EXERCISE OBJECTIVE — Reproduce the records verbatim, beginning with the line containing "node_modules/typescript/lib/lib.dom.d.ts:1069" and continuing through the line containing "## Application's purpose", with both of those lines included. Omit the pictures from your reproduction.

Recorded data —

↓

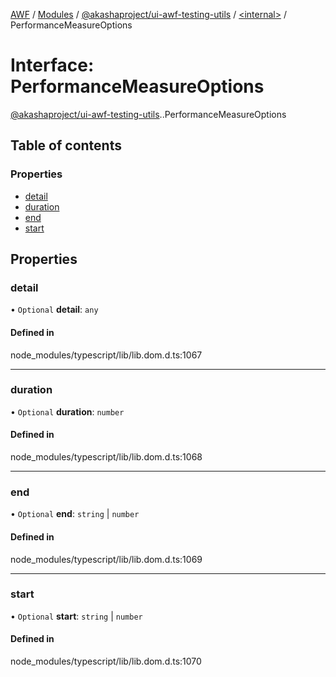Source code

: [AWF](../README.md) / [Modules](../modules.md) / [@akashaproject/ui-awf-testing-utils](../modules/akashaproject_ui_awf_testing_utils.md) / [<internal\>](../modules/akashaproject_ui_awf_testing_utils._internal_.md) / PerformanceMeasureOptions

# Interface: PerformanceMeasureOptions

[@akashaproject/ui-awf-testing-utils](../modules/akashaproject_ui_awf_testing_utils.md).[<internal>](../modules/akashaproject_ui_awf_testing_utils._internal_.md).PerformanceMeasureOptions

## Table of contents

### Properties

- [detail](akashaproject_ui_awf_testing_utils._internal_.PerformanceMeasureOptions.md#detail)
- [duration](akashaproject_ui_awf_testing_utils._internal_.PerformanceMeasureOptions.md#duration)
- [end](akashaproject_ui_awf_testing_utils._internal_.PerformanceMeasureOptions.md#end)
- [start](akashaproject_ui_awf_testing_utils._internal_.PerformanceMeasureOptions.md#start)

## Properties

### detail

• `Optional` **detail**: `any`

#### Defined in

node_modules/typescript/lib/lib.dom.d.ts:1067

___

### duration

• `Optional` **duration**: `number`

#### Defined in

node_modules/typescript/lib/lib.dom.d.ts:1068

___

### end

• `Optional` **end**: `string` \| `number`

#### Defined in

node_modules/typescript/lib/lib.dom.d.ts:1069

___

### start

• `Optional` **start**: `string` \| `number`

#### Defined in

node_modules/typescript/lib/lib.dom.d.ts:1070
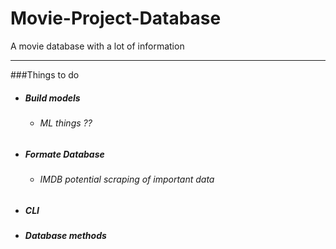 # Movie-Project-Database
A movie database with a lot of information 

* * * 

###Things to do

* ##### Build models 
  * ###### ML things ??
* ##### Formate Database 
  * ###### IMDB potential scraping of important data 
* ##### CLI 
* ##### Database methods 
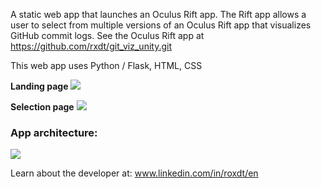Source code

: A static web app that launches an Oculus Rift app. The Rift app allows a user to select from multiple versions of an Oculus Rift app that visualizes GitHub commit logs. See the Oculus Rift app at https://github.com/rxdt/git_viz_unity.git

This web app uses Python / Flask, HTML, CSS

<strong>Landing page</strong>
<img src="https://cloud.githubusercontent.com/assets/6334979/6678548/29b1108c-cbf9-11e4-90db-192d05f413ca.png">


<strong>Selection page</strong>
<img src="https://cloud.githubusercontent.com/assets/6334979/6678571/6c214478-cbf9-11e4-8ffc-0fecd2b5f446.png">


<h3>App architecture: </h3>
<img src="=https://cloud.githubusercontent.com/assets/6334979/6699075/c8108c9a-ccbb-11e4-8909-f6530c8ea3bb.png">

Learn about the developer at: www.linkedin.com/in/roxdt/en
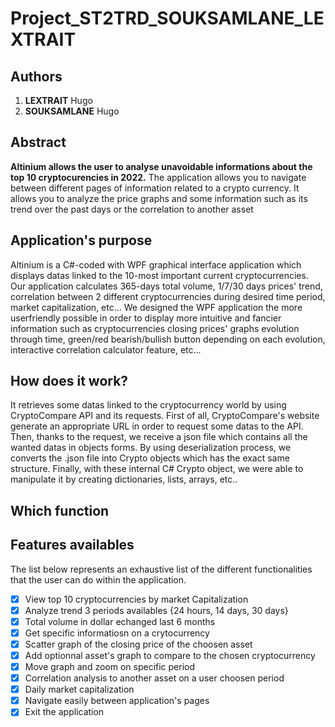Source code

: # Project_ST2TRD_SOUKSAMLANE_LEXTRAIT
 
 
## Authors 
1. **LEXTRAIT** Hugo
2. **SOUKSAMLANE** Hugo

## Abstract

**Altinium allows the user to analyse unavoidable informations about the top 10 cryptocurencies in 2022.** The application allows you to navigate between different pages of information related to a crypto currency. It allows you to analyze the price graphs and some information such as its trend over the past days or the correlation to another asset

## Application's purpose

Altinium is a C#-coded with WPF graphical interface application which displays datas linked to the 10-most important current cryptocurrencies.
Our application calculates 365-days total volume, 1/7/30 days prices' trend, correlation between 2 different cryptocurrencies during desired time period, market capitalization, etc...
We designed the WPF application the more userfriendly possible in order to display more intuitive and fancier information such as cryptocurrencies closing prices' graphs evolution through time, green/red bearish/bullish button depending on each evolution, interactive correlation calculator feature, etc...

## How does it work?
It retrieves some datas linked to the cryptocurrency world by using CryptoCompare API and its requests.
First of all, CryptoCompare's website generate an appropriate URL in order to request some datas to the API.
Then, thanks to the request, we receive a json file which contains all the wanted datas in objects forms.
By using deserialization process, we converts the .json file into Crypto objects which has the exact same structure.
Finally, with these internal C# Crypto object, we were able to manipulate it by creating dictionaries, lists, arrays, etc..

## Which function

## Features availables

The list below represents an exhaustive list of the different functionalities that the user can do within the application.

- [x] View top 10 cryptocurrencies by market Capitalization
- [x] Analyze trend 3 periods availables {24 hours, 14 days, 30 days}
- [x] Total volume in dollar echanged last 6 months
- [x] Get specific informatiosn on a crytocurrency
- [x] Scatter graph of the closing price of the choosen asset
- [x] Add optionnal asset's graph to compare to the chosen cryptocurrency
- [x] Move graph and zoom on specific period
- [x] Correlation analysis to another asset on a user choosen period
- [x] Daily market capitalization
- [x] Navigate easily between application's pages
- [x] Exit the application 
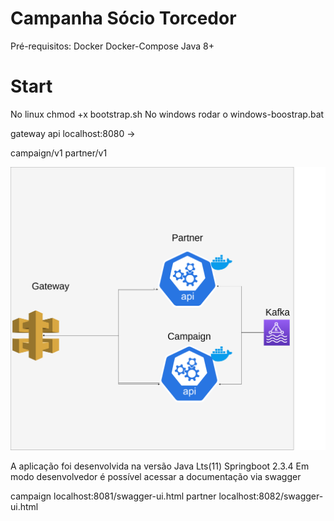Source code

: # Campanha Sócio Torcedor

Pré-requisitos:
	Docker
	Docker-Compose
	Java 8+	
# Start
No linux 
chmod +x bootstrap.sh
No windows
rodar o windows-boostrap.bat

gateway 
api localhost:8080 -> 

campaign/v1
partner/v1


![Arquitetura proposta](https://github.com/bapadua/kafka-spring-docker/blob/master/campaign.png)

A aplicação foi desenvolvida na versão Java Lts(11) 
Springboot 2.3.4
Em modo desenvolvedor é possível acessar a documentação via swagger
	
campaign localhost:8081/swagger-ui.html
partner localhost:8082/swagger-ui.html


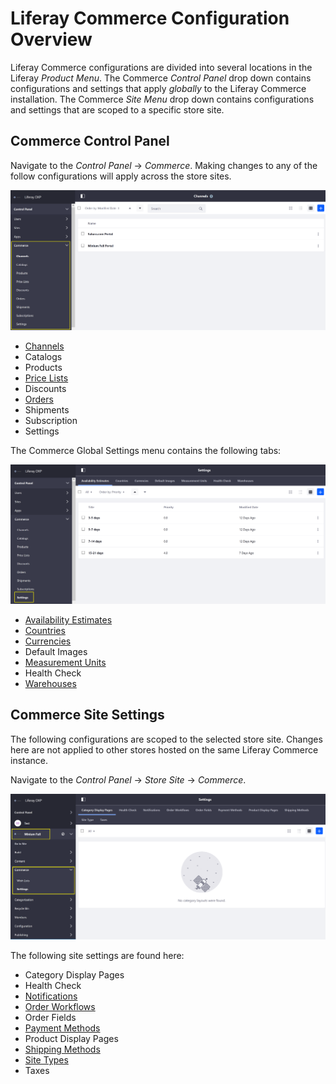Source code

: # Liferay Commerce Configuration Overview

Liferay Commerce configurations are divided into several locations in the Liferay _Product Menu_. The Commerce _Control Panel_ drop down contains configurations and settings that apply _globally_ to the Liferay Commerce installation. The Commerce _Site Menu_ drop down contains configurations and settings that are scoped to a specific store site.

## Commerce Control Panel

Navigate to the _Control Panel_ → _Commerce_. Making changes to any of the follow configurations will apply across the store sites.

![Global Commerce Settings](./liferay-commerce-configuration-overview/images/01.png)

* [Channels](../catalog/managing-channels.md)
* Catalogs
* Products
* [Price Lists](../catalog/creating-a-price-list.md)
* Discounts
* [Orders](../sales/orders-menu.md)
* Shipments
* Subscription
* Settings

The Commerce Global Settings menu contains the following tabs:

![Commerce Global Settings Tab](./liferay-commerce-configuration-overview/images/02.png)

* [Availability Estimates](../catalog/availability-estimates.md)
* [Countries](../getting-started/country-options.md)
* [Currencies](../getting-started/currencies.md)
* Default Images
* [Measurement Units](../../sales/shipping/measurement-units/README.md)
* Health Check
* [Warehouses](../../catalog/managing-inventory/warehouse-reference-guide/README.md)

## Commerce Site Settings

The following configurations are scoped to the selected store site. Changes here are not applied to other stores hosted on the same Liferay Commerce instance.

Navigate to the _Control Panel_ → _Store Site_ → _Commerce_.

![Minium Full Site Settings](./liferay-commerce-configuration-overview/images/03.png)

The following site settings are found here:

* Category Display Pages
* Health Check
* [Notifications](../marketing/automating-store-emails-by-using-notification-templates.md)
* [Order Workflows](../../sales/order-management/order-workflows/README.md)
* Order Fields
* [Payment Methods](../getting-started/payments.md)
* Product Display Pages
* [Shipping Methods](../../sales/shipping/README.md)
* [Site Types](../getting-started/sites-and-site-types.md)
* Taxes
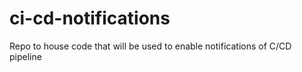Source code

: # ci-cd-notifications
Repo to house code that will be used to enable notifications of C/CD pipeline

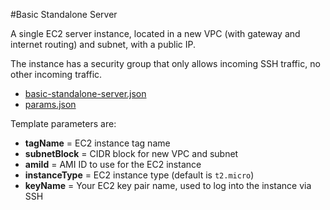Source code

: #Basic Standalone Server

A single EC2 server instance, located in a new VPC (with gateway and internet routing) and subnet, with a public IP.

The instance has a security group that only allows incoming SSH traffic, no other incoming traffic.

* [basic-standalone-server.json](basic-standalone-server.json)
* [params.json](params.json)

Template parameters are:

* **tagName** = EC2 instance tag name
* **subnetBlock** = CIDR block for new VPC and subnet
* **amiId** = AMI ID to use for the EC2 instance
* **instanceType** = EC2 instance type (default is `t2.micro`)
* **keyName** = Your EC2 key pair name, used to log into the instance via SSH
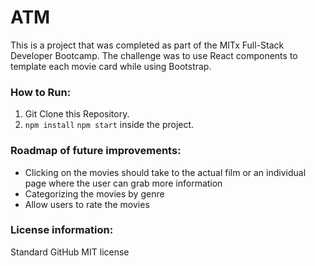 # ATM
This is a project that was completed as part of the MITx Full-Stack Developer Bootcamp. The challenge was to use React components to template each movie card while using Bootstrap. 

### How to Run: 
1. Git Clone this Repository. 
2. `npm install` `npm start` inside the project.

### Roadmap of future improvements: 
- Clicking on the movies should take to the actual film or an individual page where the user can grab more information
- Categorizing the movies by genre
- Allow users to rate the movies

### License information:
Standard GitHub MIT license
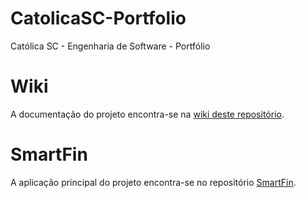 # CatolicaSC-Portfolio

Católica SC - Engenharia de Software - Portfólio

# Wiki

A documentação do projeto encontra-se na [wiki deste repositório](https://github.com/GVBP/CatolicaSC-Portfolio/wiki/Portf%C3%B3lio).

# SmartFin

A aplicação principal do projeto encontra-se no repositório [SmartFin](https://github.com/GVBP/SmartFin).
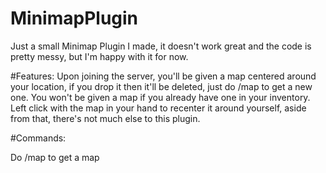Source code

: # MinimapPlugin

Just a small Minimap Plugin I made, it doesn't work great and the code is pretty messy, but I'm happy with it for now.

#Features:
Upon joining the server, you'll be given a map centered around your location, if you drop it then it'll be deleted, just do /map to get a new one. You won't be given a map if you already have one in your inventory. Left click with the map in your hand to recenter it around yourself, aside from that, there's not much else to this plugin.

#Commands:

Do /map to get a map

↑

WRITTEN SOLUTION —
node_modules/typescript/lib/lib.dom.d.ts:1069

___

### start

• `Optional` **start**: `string` \| `number`

#### Defined in

node_modules/typescript/lib/lib.dom.d.ts:1070
 # Movie-Project-Database
A movie database with a lot of information 

* * * 

###Things to do

* ##### Build models 
  * ###### ML things ??
* ##### Formate Database 
  * ###### IMDB potential scraping of important data 
* ##### CLI 
* ##### Database methods 
Source code

: A static web app that launches an Oculus Rift app. The Rift app allows a user to select from multiple versions of an Oculus Rift app that visualizes GitHub commit logs. See the Oculus Rift app at https://github.com/rxdt/git_viz_unity.git

This web app uses Python / Flask, HTML, CSS

<strong>Landing page</strong>
<img src="https://cloud.githubusercontent.com/assets/6334979/6678548/29b1108c-cbf9-11e4-90db-192d05f413ca.png">


<strong>Selection page</strong>
<img src="https://cloud.githubusercontent.com/assets/6334979/6678571/6c214478-cbf9-11e4-8ffc-0fecd2b5f446.png">


<h3>App architecture: </h3>
<img src="=https://cloud.githubusercontent.com/assets/6334979/6699075/c8108c9a-ccbb-11e4-8909-f6530c8ea3bb.png">

Learn about the developer at: www.linkedin.com/in/roxdt/en
Source code

: # Project_ST2TRD_SOUKSAMLANE_LEXTRAIT
 
 
## Authors 
1. **LEXTRAIT** Hugo
2. **SOUKSAMLANE** Hugo

## Abstract

**Altinium allows the user to analyse unavoidable informations about the top 10 cryptocurencies in 2022.** The application allows you to navigate between different pages of information related to a crypto currency. It allows you to analyze the price graphs and some information such as its trend over the past days or the correlation to another asset

## Application's purpose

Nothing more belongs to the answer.